Fukuyama has come up with the remarkable claim that history with a big H
has come to an end. (The claim is especially remarkable, of course, for
those of us who were not told beforehand that it even began.) Now that history
has been consummated, Fukuyama goes on to say - and this is the part for
those who like their sermons dark - there has emerged, alas, the "last
man." Of course, this is in obvious reference to Nietzsche's prototype,
who could be described, among other ways, as that flabby, complacent, and
liberal creature. Now, that is Fukuyama's story. But maybe his story should
have been told the other way around, and maybe something like this. To the
extent that a culture is willing to make allowances for bourgeois existence,
it is the very idea of history with a big H that loses it
charm and comes to an end. It is the "triumph" of bourgeois existence
and of the belief that everyone has a right to be "unauthentic"
that helps disarm the view that history has some particular place to go.
Whether bourgeois existence is actually something to be desired, that, of
course, is for the reader to decide. But as to the author, perhaps he should
endorse such a way of life which is devoid of "eschatological"
hope.
Reviewed by John Bruin
University of Guelph
- The "Preface" is dated 1939. Löwith
(1897-1973) was at that time teaching in Japan, and then, with Japan's entry
into the war, in the United States. The book was originally published in
Zurich (Europa Verlag, 1941), but was not, I suspect, issued in Germany
at that time, let alone "originally published in Germany," as
the title-page of the 1991 reprint would have it.
- There are a number of quite different perspectives
that one can take on this text, and of course mine is not the only one.
I refer the reader to a sample of perceptive readings of Löwith's text:
Hanna Hafkesbrink in Philosophy and Phenomenological Research, II
(1941-42), pp. 257-59; Leo Strauss in his work, What is Political Philosophy
and Other Studies (Illinois: Free Press, 1959), pp. 268-70; George Lichtheim,
"The German Ideology," in The New Statesman, April 23,
1965, pp. 648-650 (a critique of Löwith's conservatism); and Berthold
P. Riesterer, Karl Löwith's View of History: A Critical Appraisal
of Historicism (The Hague: Martinus Nijhoff, 1969), Chapter III.
- This is with the exception of Kierkegaard, whom Löwith,
for whatever his reason, includes among the "radical left" of
Hegel's pupils and successors.
- There seem to be some similarities between Goethe's
ahistoricist view of history and Tolstoy's "naturalistic-fatalistic"
view of history. See Isaiah Berlin's analysis of the Tolstoy's understanding
of history in his The Hedgehog and the Fox, an Essay on Tolstoy's View
of History (New York: Mentor Books, 1957).

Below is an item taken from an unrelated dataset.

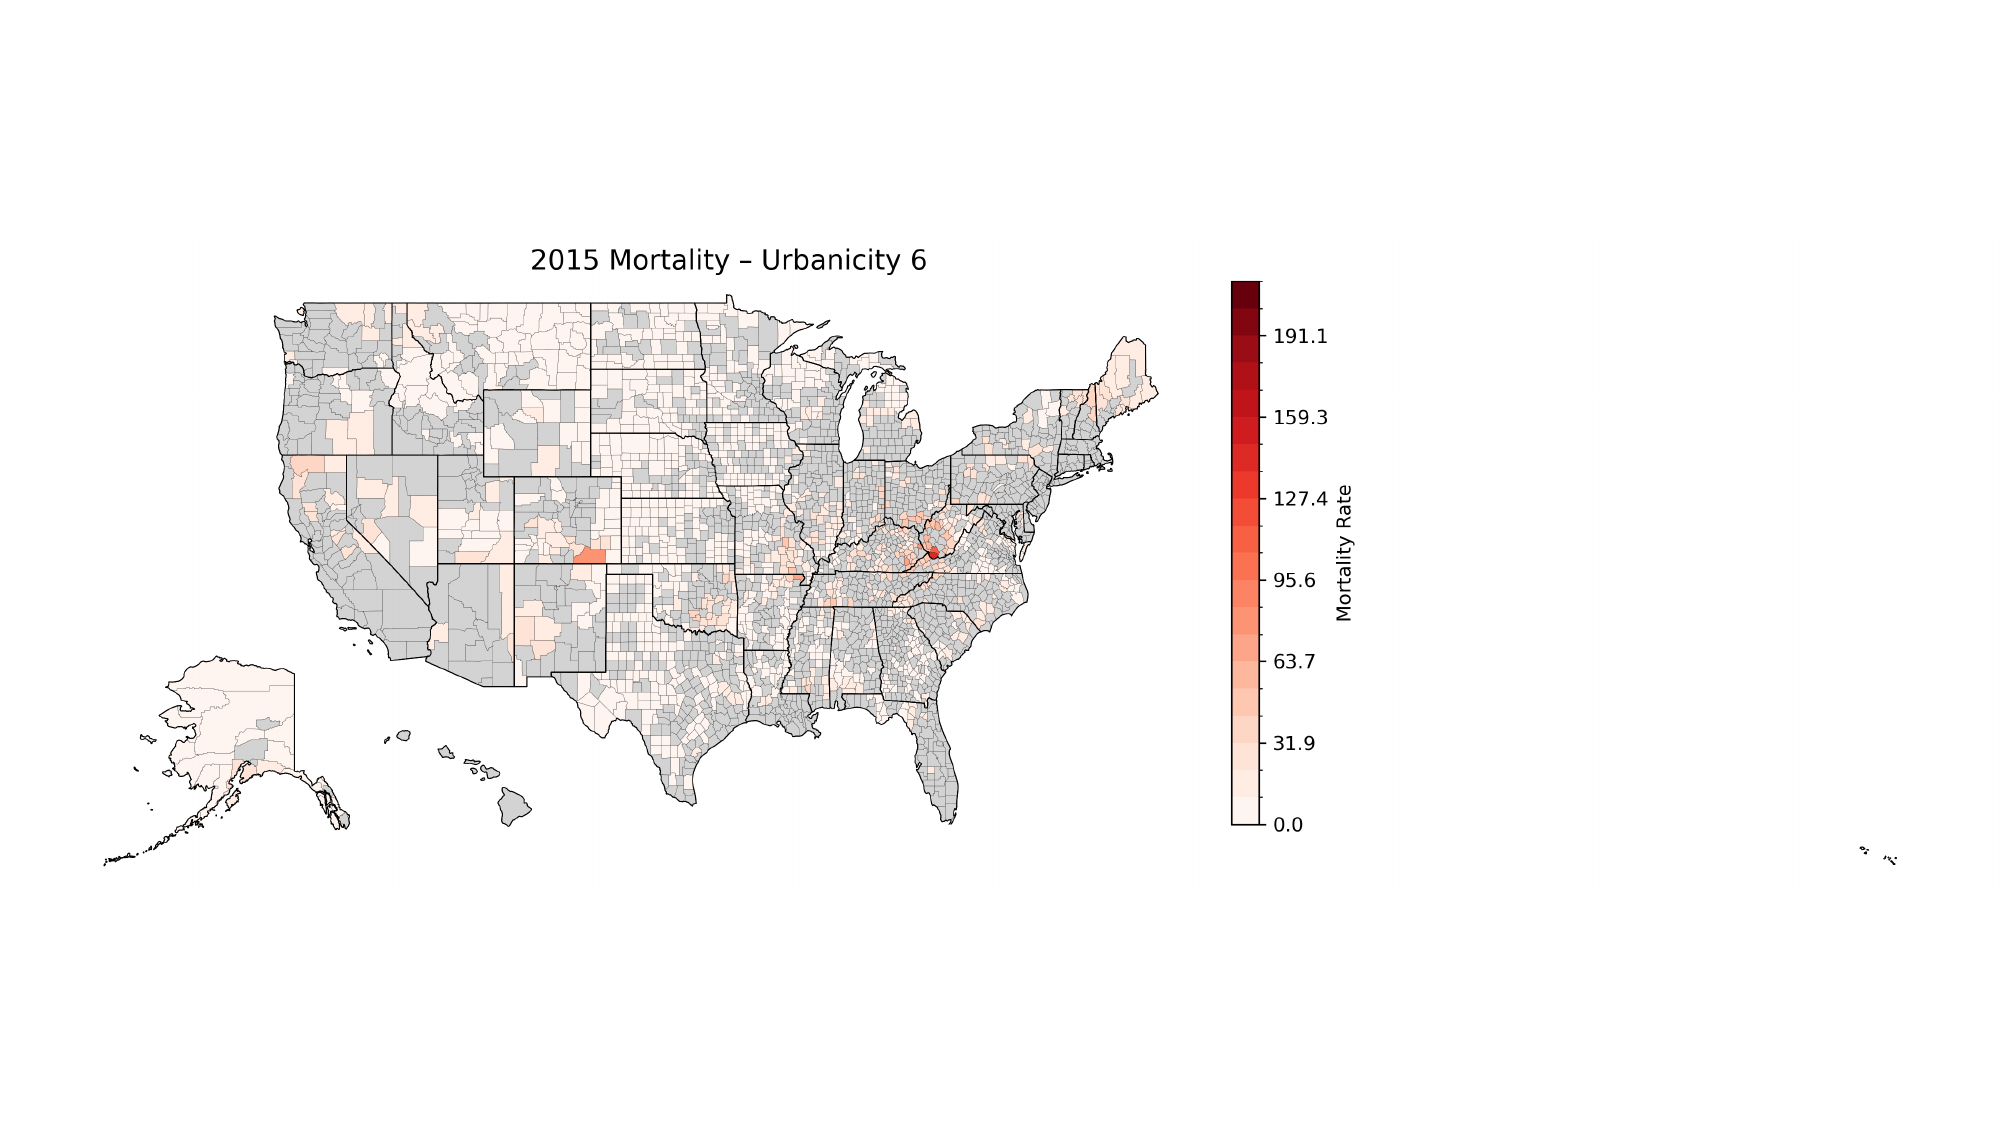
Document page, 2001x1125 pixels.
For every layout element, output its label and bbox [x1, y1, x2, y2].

- Karl Löwith, Meaning in History: The Theological
Implications if the Philosophy of History (Chicago: University of Chicago
Press, 1949), p. 53.
- Added to this reissue is a somewhat helpful
foreword by Hans-Georg Gadamer. For a fuller account of his one-time fellow
student and colleague, see Gadamer's Philosophical Apprenticeships,
trans. Robert R. Sullivan (Cambridge: The MIT Press, 1985), pp. 169-75.
- Meaning in History, pp. 220-22.
- Ibid., p. 145. "There have always occurred and
recurred apocalyptic speculations and expectations of an imminent consummation,
but never until Joachim of Floris (1131-1202) have they been elaborated
into a consistent system.... Far remote and dead as this quarrel of the
thirteenth and fourteenth centuries seems to be today, there can be little
doubt that it re-enacts the spiritual fervour of early Christianity and
also conditions the modern irreligions of progress."